Starting at the line that holds "aplikatory premium plus: 1 -> 2", restate every line word for word up to and including the last one in the listing below, and omit all pictures.
◆ ◆ ◆ ◆
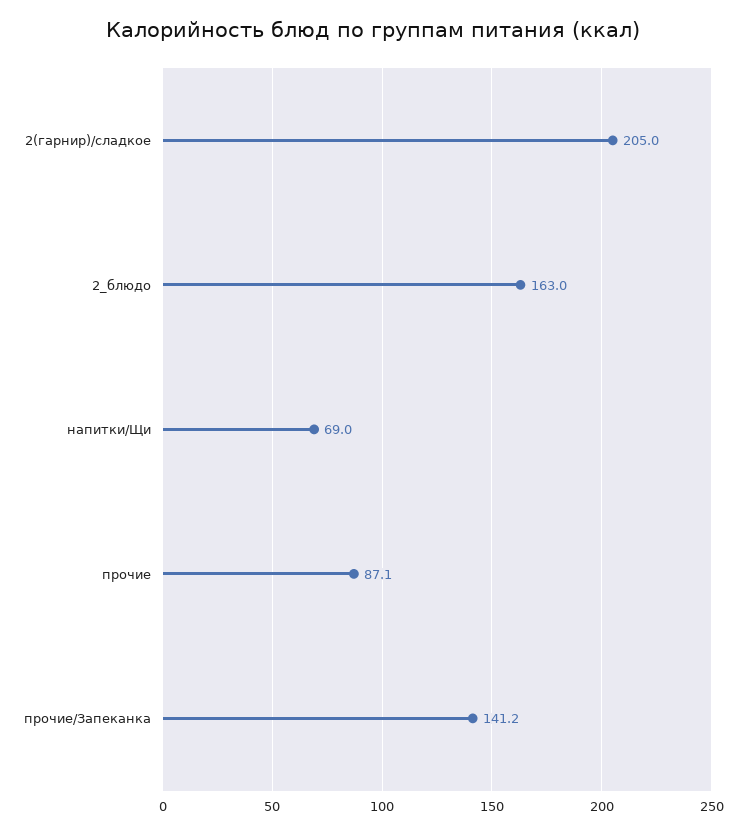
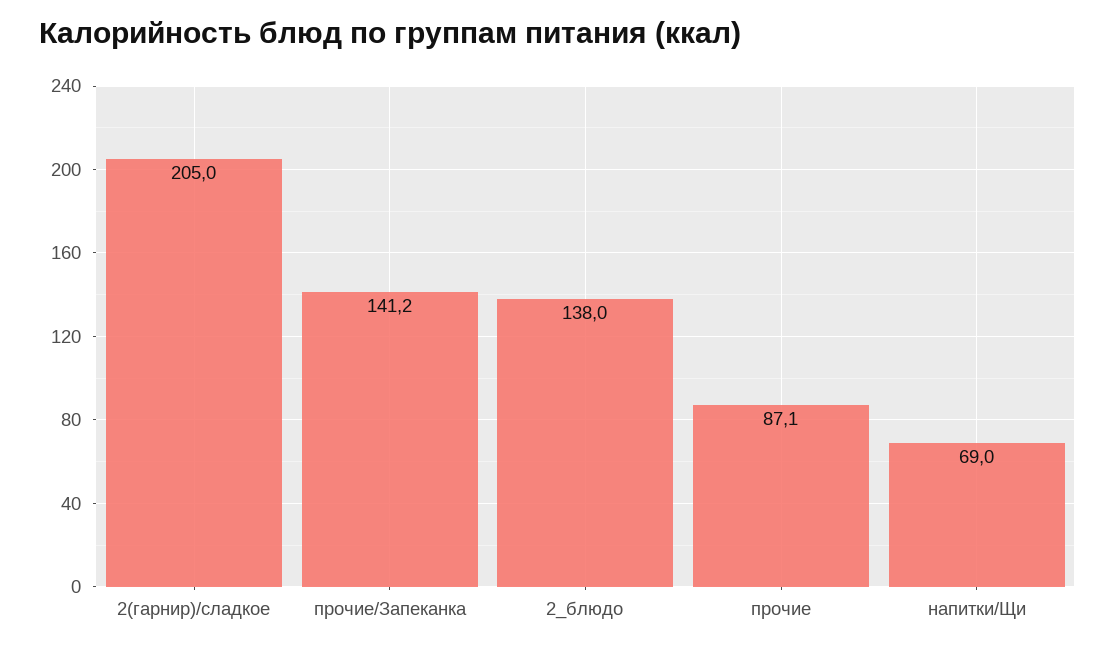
2_блюдо: 163 -> 138

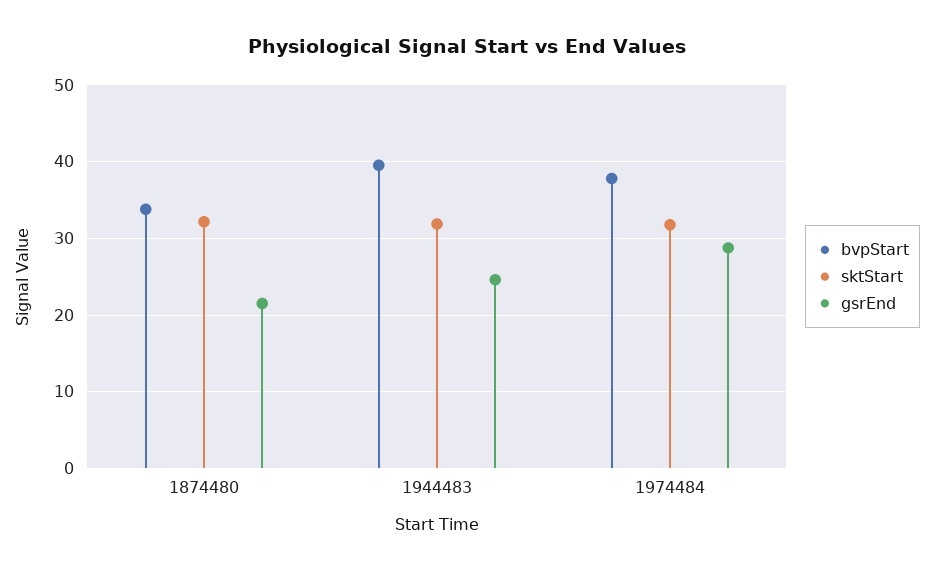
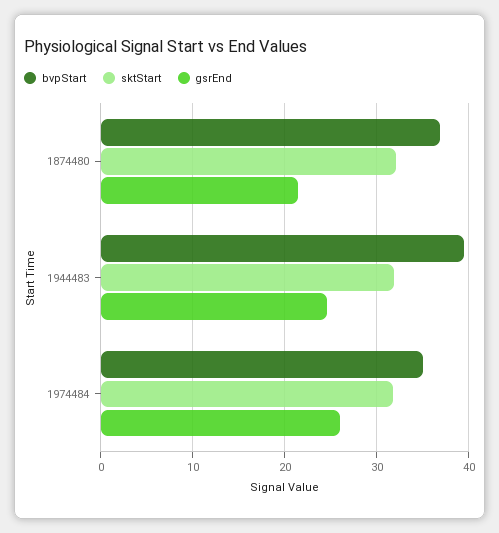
bvpStart, 1874480: 34 -> 37
bvpStart, 1974484: 38 -> 35
gsrEnd, 1974484: 29 -> 26

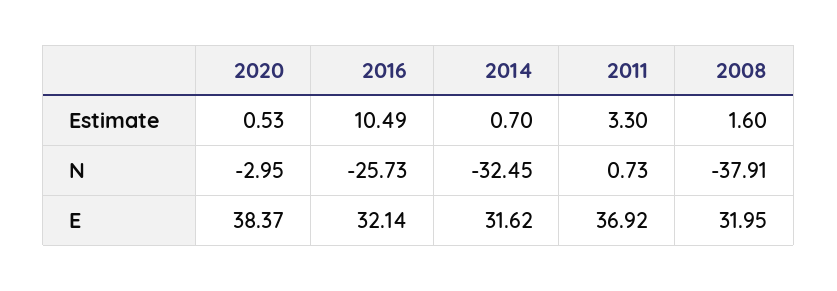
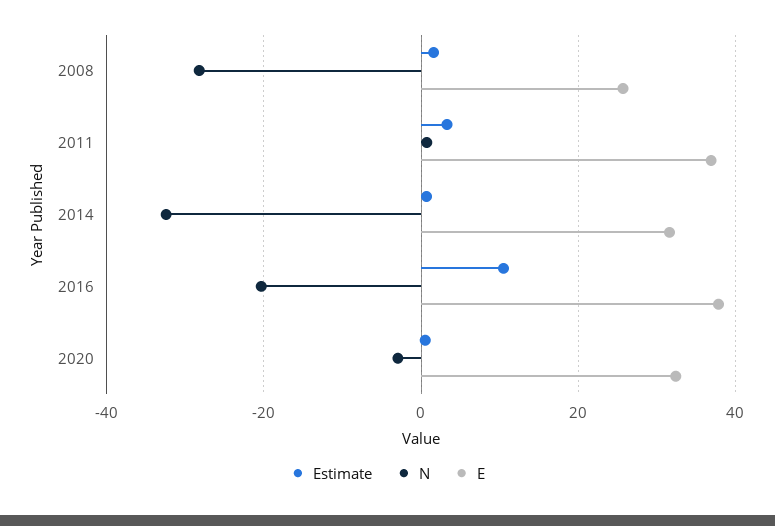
N, 2016: -25.73 -> -20
N, 2008: -37.91 -> -28
E, 2020: 38.37 -> 32
E, 2016: 32.14 -> 38
E, 2008: 31.95 -> 26

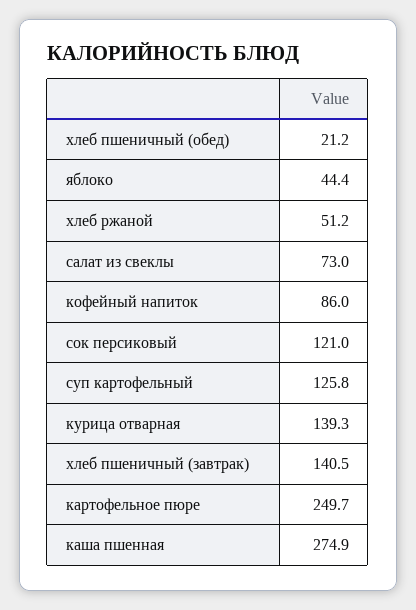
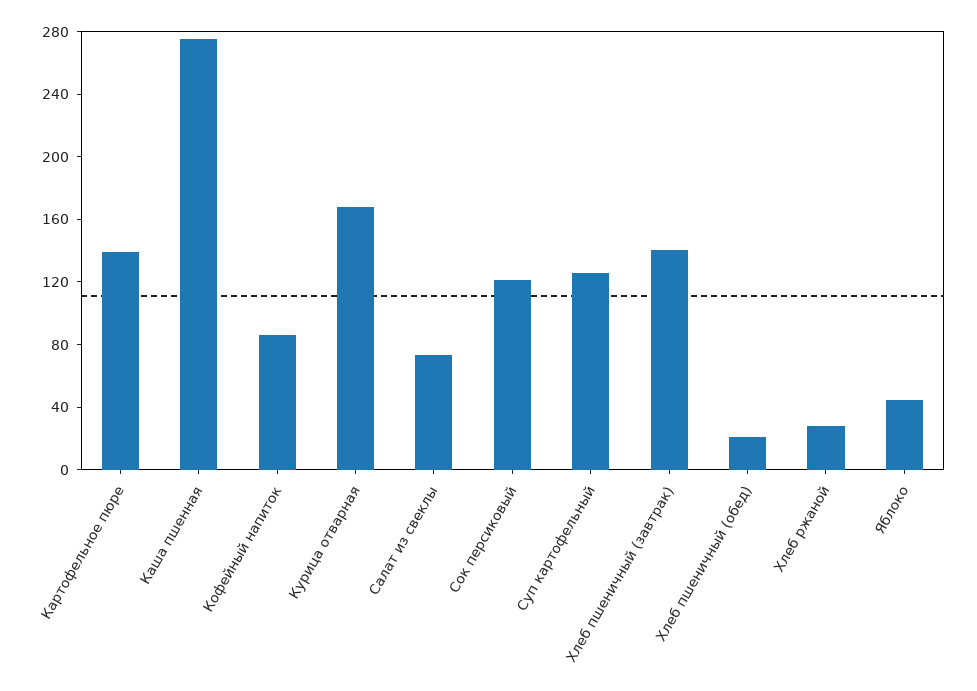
хлеб ржаной: 51.2 -> 30
курица отварная: 139.3 -> 170
картофельное пюре: 249.7 -> 140

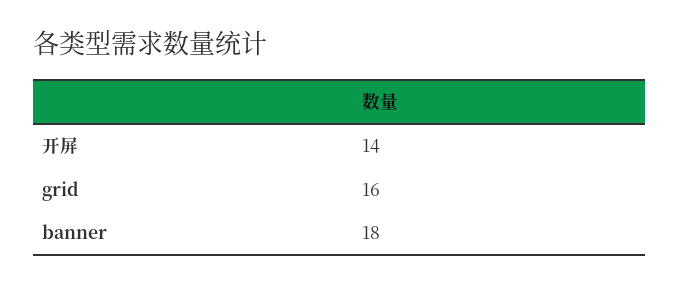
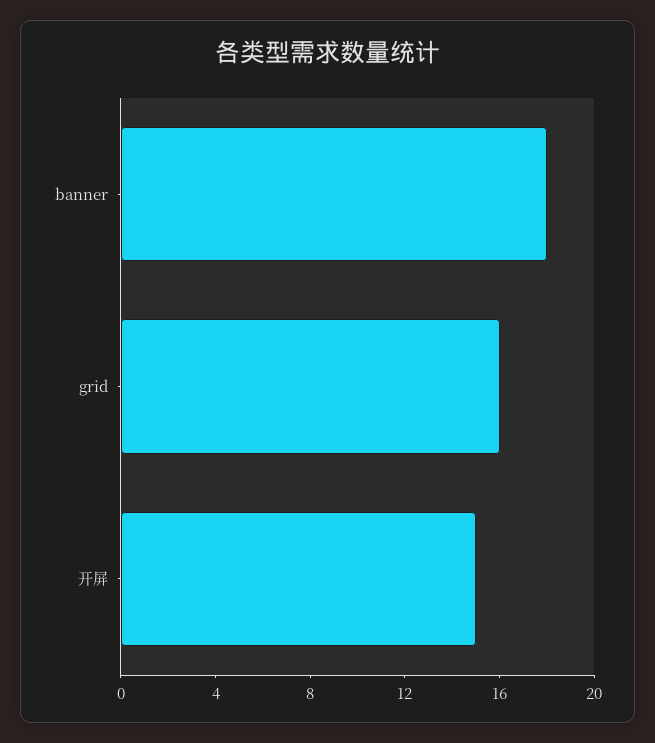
开屏: 14 -> 15

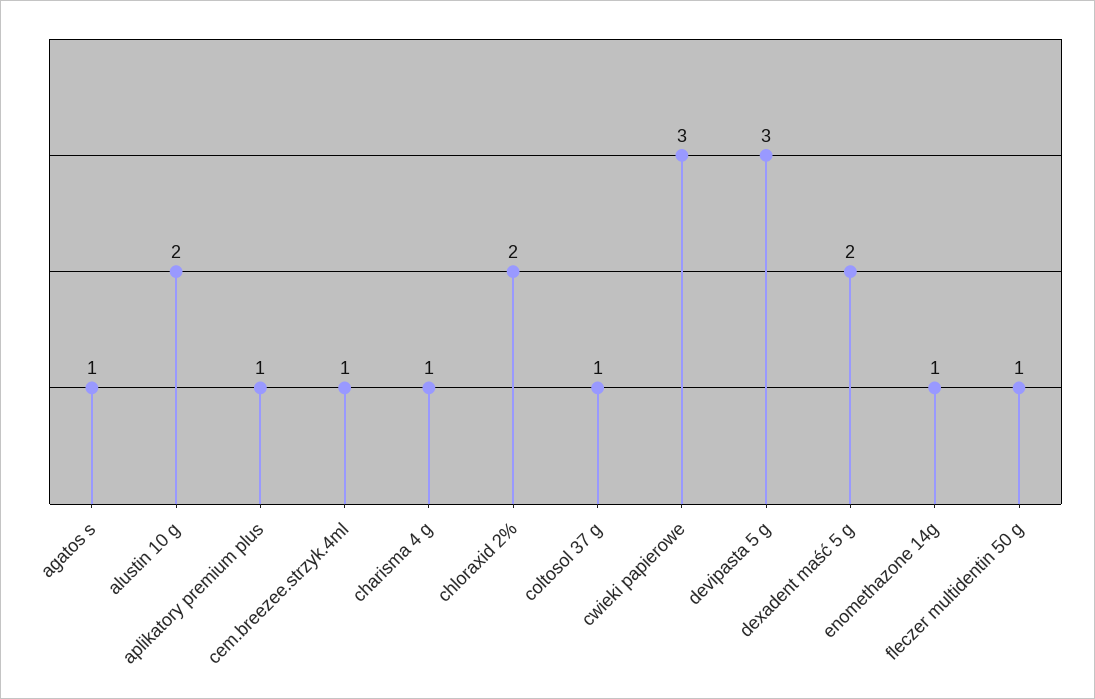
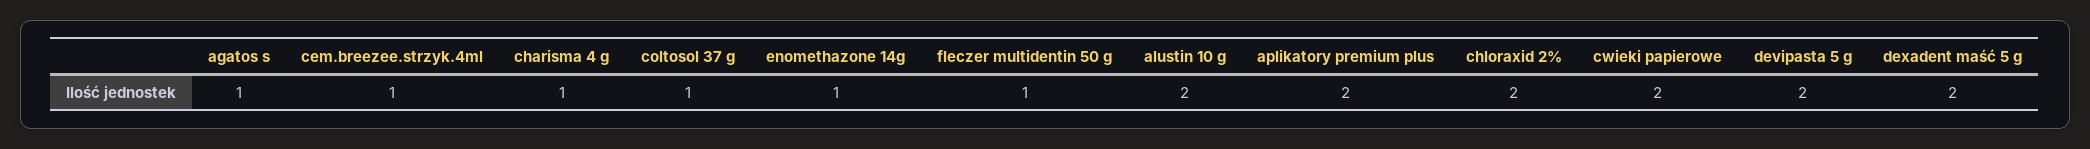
aplikatory premium plus: 1 -> 2
cwieki papierowe: 3 -> 2
devipasta 5 g: 3 -> 2

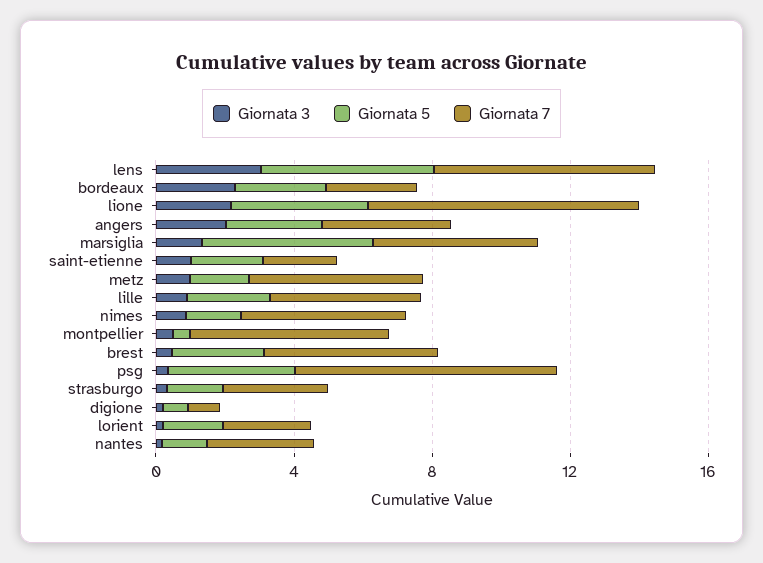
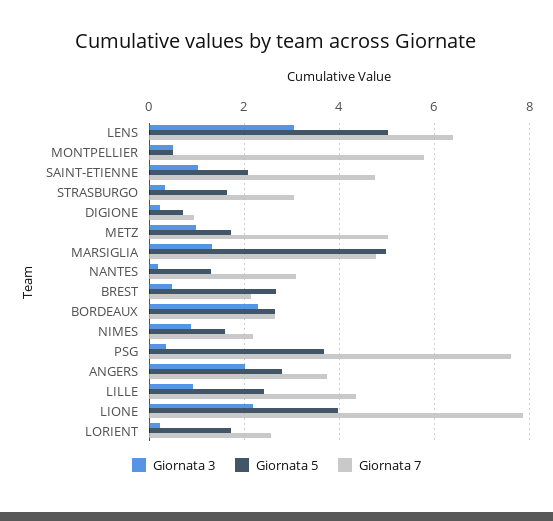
Giornata 7, saint-etienne: 2 -> 4.8
Giornata 7, nimes: 5 -> 2.2
Giornata 7, brest: 5 -> 2.2

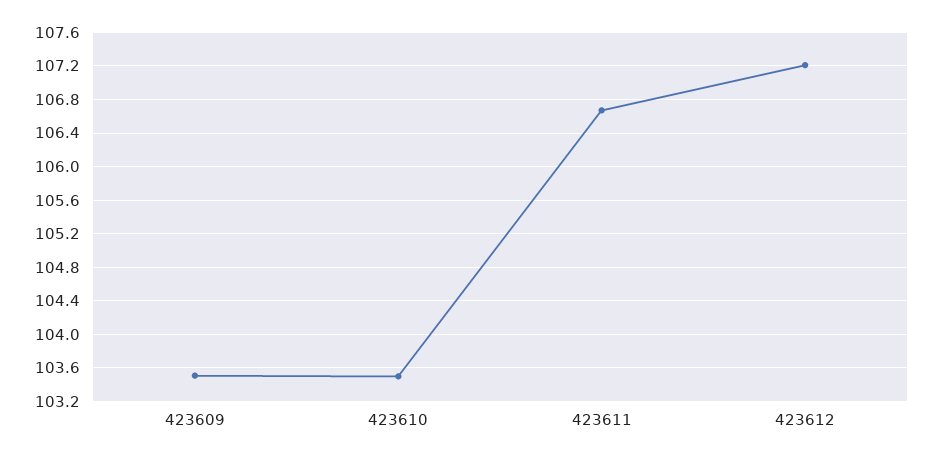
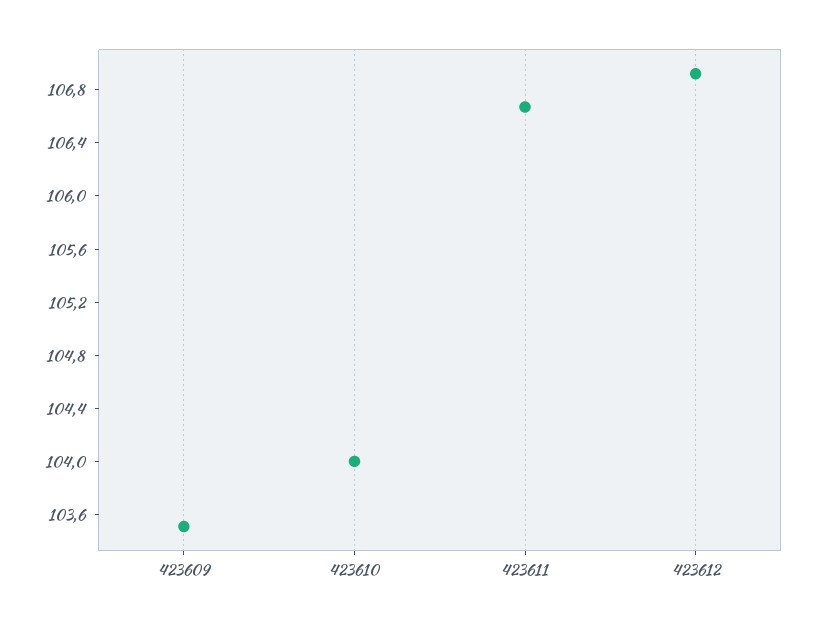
423610: 103.5 -> 104
423612: 107.2 -> 106.9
◆ ◆ ◆ ◆
Reply
aplikatory premium plus: 1 -> 2
cwieki papierowe: 3 -> 2
devipasta 5 g: 3 -> 2

Giornata 7, saint-etienne: 2 -> 4.8
Giornata 7, nimes: 5 -> 2.2
Giornata 7, brest: 5 -> 2.2

423610: 103.5 -> 104
423612: 107.2 -> 106.9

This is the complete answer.